Reproduce the following data verbatim, preserving every line.
▬▬▬
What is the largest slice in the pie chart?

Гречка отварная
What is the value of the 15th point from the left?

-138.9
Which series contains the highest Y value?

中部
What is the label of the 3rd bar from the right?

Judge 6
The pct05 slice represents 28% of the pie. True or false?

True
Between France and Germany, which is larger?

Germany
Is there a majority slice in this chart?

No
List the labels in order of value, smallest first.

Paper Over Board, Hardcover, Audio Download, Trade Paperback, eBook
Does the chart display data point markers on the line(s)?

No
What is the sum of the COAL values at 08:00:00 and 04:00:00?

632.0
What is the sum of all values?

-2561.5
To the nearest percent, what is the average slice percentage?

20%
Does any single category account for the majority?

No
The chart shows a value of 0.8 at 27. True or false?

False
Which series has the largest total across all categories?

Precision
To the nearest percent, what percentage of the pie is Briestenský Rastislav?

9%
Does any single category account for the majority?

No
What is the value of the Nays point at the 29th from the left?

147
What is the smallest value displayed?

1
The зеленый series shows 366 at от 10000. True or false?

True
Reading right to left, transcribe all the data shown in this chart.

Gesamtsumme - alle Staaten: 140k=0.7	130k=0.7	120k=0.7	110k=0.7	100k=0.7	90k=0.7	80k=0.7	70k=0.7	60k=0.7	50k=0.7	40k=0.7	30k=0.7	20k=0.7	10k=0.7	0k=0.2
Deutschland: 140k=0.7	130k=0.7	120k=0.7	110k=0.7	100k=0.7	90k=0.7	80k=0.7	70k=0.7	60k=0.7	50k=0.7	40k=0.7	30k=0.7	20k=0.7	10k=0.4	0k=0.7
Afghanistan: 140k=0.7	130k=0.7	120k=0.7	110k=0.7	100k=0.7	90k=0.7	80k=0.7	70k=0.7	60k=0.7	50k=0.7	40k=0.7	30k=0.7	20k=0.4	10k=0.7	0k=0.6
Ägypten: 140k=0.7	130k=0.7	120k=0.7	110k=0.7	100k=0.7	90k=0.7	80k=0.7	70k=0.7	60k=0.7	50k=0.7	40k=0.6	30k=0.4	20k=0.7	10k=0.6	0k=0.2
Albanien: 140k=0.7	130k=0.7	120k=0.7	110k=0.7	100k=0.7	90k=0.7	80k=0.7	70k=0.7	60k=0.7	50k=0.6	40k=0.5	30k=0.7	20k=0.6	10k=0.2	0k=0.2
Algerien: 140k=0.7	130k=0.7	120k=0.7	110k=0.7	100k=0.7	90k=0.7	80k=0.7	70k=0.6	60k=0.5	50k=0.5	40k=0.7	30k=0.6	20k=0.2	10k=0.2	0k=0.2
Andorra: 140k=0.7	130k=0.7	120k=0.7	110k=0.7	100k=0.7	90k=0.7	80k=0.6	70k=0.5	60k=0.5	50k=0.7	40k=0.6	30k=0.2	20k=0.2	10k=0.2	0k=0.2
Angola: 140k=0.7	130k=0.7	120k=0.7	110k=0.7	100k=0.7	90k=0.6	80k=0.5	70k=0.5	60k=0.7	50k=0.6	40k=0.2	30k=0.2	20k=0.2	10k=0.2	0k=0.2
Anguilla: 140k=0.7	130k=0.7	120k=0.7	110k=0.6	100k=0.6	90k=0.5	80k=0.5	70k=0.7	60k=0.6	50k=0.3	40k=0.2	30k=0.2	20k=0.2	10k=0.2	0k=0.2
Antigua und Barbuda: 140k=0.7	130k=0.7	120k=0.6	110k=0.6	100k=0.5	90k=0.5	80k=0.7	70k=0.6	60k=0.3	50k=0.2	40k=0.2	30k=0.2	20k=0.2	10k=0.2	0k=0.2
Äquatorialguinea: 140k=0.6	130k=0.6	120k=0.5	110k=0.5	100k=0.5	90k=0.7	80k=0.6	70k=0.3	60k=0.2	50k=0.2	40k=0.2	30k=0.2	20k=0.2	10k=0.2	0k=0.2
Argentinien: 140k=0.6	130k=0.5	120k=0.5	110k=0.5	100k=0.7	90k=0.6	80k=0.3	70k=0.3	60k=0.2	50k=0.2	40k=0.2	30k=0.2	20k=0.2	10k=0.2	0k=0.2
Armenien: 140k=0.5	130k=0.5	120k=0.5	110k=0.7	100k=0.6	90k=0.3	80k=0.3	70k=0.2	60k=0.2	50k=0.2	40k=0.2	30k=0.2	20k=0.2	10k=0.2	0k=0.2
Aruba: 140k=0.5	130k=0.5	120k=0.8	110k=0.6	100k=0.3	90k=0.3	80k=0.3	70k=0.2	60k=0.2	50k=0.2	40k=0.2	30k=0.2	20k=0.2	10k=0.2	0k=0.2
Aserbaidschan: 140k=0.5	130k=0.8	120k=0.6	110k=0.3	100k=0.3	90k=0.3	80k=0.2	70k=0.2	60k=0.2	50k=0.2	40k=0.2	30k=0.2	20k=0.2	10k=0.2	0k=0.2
▬▬▬
• **EXERCISE SOLUTION**
What is the largest slice in the pie chart?

Гречка отварная
What is the value of the 15th point from the left?

-138.9
Which series contains the highest Y value?

中部
What is the label of the 3rd bar from the right?

Judge 6
The pct05 slice represents 28% of the pie. True or false?

True
Between France and Germany, which is larger?

Germany
Is there a majority slice in this chart?

No
List the labels in order of value, smallest first.

Paper Over Board, Hardcover, Audio Download, Trade Paperback, eBook
Does the chart display data point markers on the line(s)?

No
What is the sum of the COAL values at 08:00:00 and 04:00:00?

632.0
What is the sum of all values?

-2561.5
To the nearest percent, what is the average slice percentage?

20%
Does any single category account for the majority?

No
The chart shows a value of 0.8 at 27. True or false?

False
Which series has the largest total across all categories?

Precision
To the nearest percent, what percentage of the pie is Briestenský Rastislav?

9%
Does any single category account for the majority?

No
What is the value of the Nays point at the 29th from the left?

147
What is the smallest value displayed?

1
The зеленый series shows 366 at от 10000. True or false?

True
Reading right to left, transcribe all the data shown in this chart.

Gesamtsumme - alle Staaten: 140k=0.7	130k=0.7	120k=0.7	110k=0.7	100k=0.7	90k=0.7	80k=0.7	70k=0.7	60k=0.7	50k=0.7	40k=0.7	30k=0.7	20k=0.7	10k=0.7	0k=0.2
Deutschland: 140k=0.7	130k=0.7	120k=0.7	110k=0.7	100k=0.7	90k=0.7	80k=0.7	70k=0.7	60k=0.7	50k=0.7	40k=0.7	30k=0.7	20k=0.7	10k=0.4	0k=0.7
Afghanistan: 140k=0.7	130k=0.7	120k=0.7	110k=0.7	100k=0.7	90k=0.7	80k=0.7	70k=0.7	60k=0.7	50k=0.7	40k=0.7	30k=0.7	20k=0.4	10k=0.7	0k=0.6
Ägypten: 140k=0.7	130k=0.7	120k=0.7	110k=0.7	100k=0.7	90k=0.7	80k=0.7	70k=0.7	60k=0.7	50k=0.7	40k=0.6	30k=0.4	20k=0.7	10k=0.6	0k=0.2
Albanien: 140k=0.7	130k=0.7	120k=0.7	110k=0.7	100k=0.7	90k=0.7	80k=0.7	70k=0.7	60k=0.7	50k=0.6	40k=0.5	30k=0.7	20k=0.6	10k=0.2	0k=0.2
Algerien: 140k=0.7	130k=0.7	120k=0.7	110k=0.7	100k=0.7	90k=0.7	80k=0.7	70k=0.6	60k=0.5	50k=0.5	40k=0.7	30k=0.6	20k=0.2	10k=0.2	0k=0.2
Andorra: 140k=0.7	130k=0.7	120k=0.7	110k=0.7	100k=0.7	90k=0.7	80k=0.6	70k=0.5	60k=0.5	50k=0.7	40k=0.6	30k=0.2	20k=0.2	10k=0.2	0k=0.2
Angola: 140k=0.7	130k=0.7	120k=0.7	110k=0.7	100k=0.7	90k=0.6	80k=0.5	70k=0.5	60k=0.7	50k=0.6	40k=0.2	30k=0.2	20k=0.2	10k=0.2	0k=0.2
Anguilla: 140k=0.7	130k=0.7	120k=0.7	110k=0.6	100k=0.6	90k=0.5	80k=0.5	70k=0.7	60k=0.6	50k=0.3	40k=0.2	30k=0.2	20k=0.2	10k=0.2	0k=0.2
Antigua und Barbuda: 140k=0.7	130k=0.7	120k=0.6	110k=0.6	100k=0.5	90k=0.5	80k=0.7	70k=0.6	60k=0.3	50k=0.2	40k=0.2	30k=0.2	20k=0.2	10k=0.2	0k=0.2
Äquatorialguinea: 140k=0.6	130k=0.6	120k=0.5	110k=0.5	100k=0.5	90k=0.7	80k=0.6	70k=0.3	60k=0.2	50k=0.2	40k=0.2	30k=0.2	20k=0.2	10k=0.2	0k=0.2
Argentinien: 140k=0.6	130k=0.5	120k=0.5	110k=0.5	100k=0.7	90k=0.6	80k=0.3	70k=0.3	60k=0.2	50k=0.2	40k=0.2	30k=0.2	20k=0.2	10k=0.2	0k=0.2
Armenien: 140k=0.5	130k=0.5	120k=0.5	110k=0.7	100k=0.6	90k=0.3	80k=0.3	70k=0.2	60k=0.2	50k=0.2	40k=0.2	30k=0.2	20k=0.2	10k=0.2	0k=0.2
Aruba: 140k=0.5	130k=0.5	120k=0.8	110k=0.6	100k=0.3	90k=0.3	80k=0.3	70k=0.2	60k=0.2	50k=0.2	40k=0.2	30k=0.2	20k=0.2	10k=0.2	0k=0.2
Aserbaidschan: 140k=0.5	130k=0.8	120k=0.6	110k=0.3	100k=0.3	90k=0.3	80k=0.2	70k=0.2	60k=0.2	50k=0.2	40k=0.2	30k=0.2	20k=0.2	10k=0.2	0k=0.2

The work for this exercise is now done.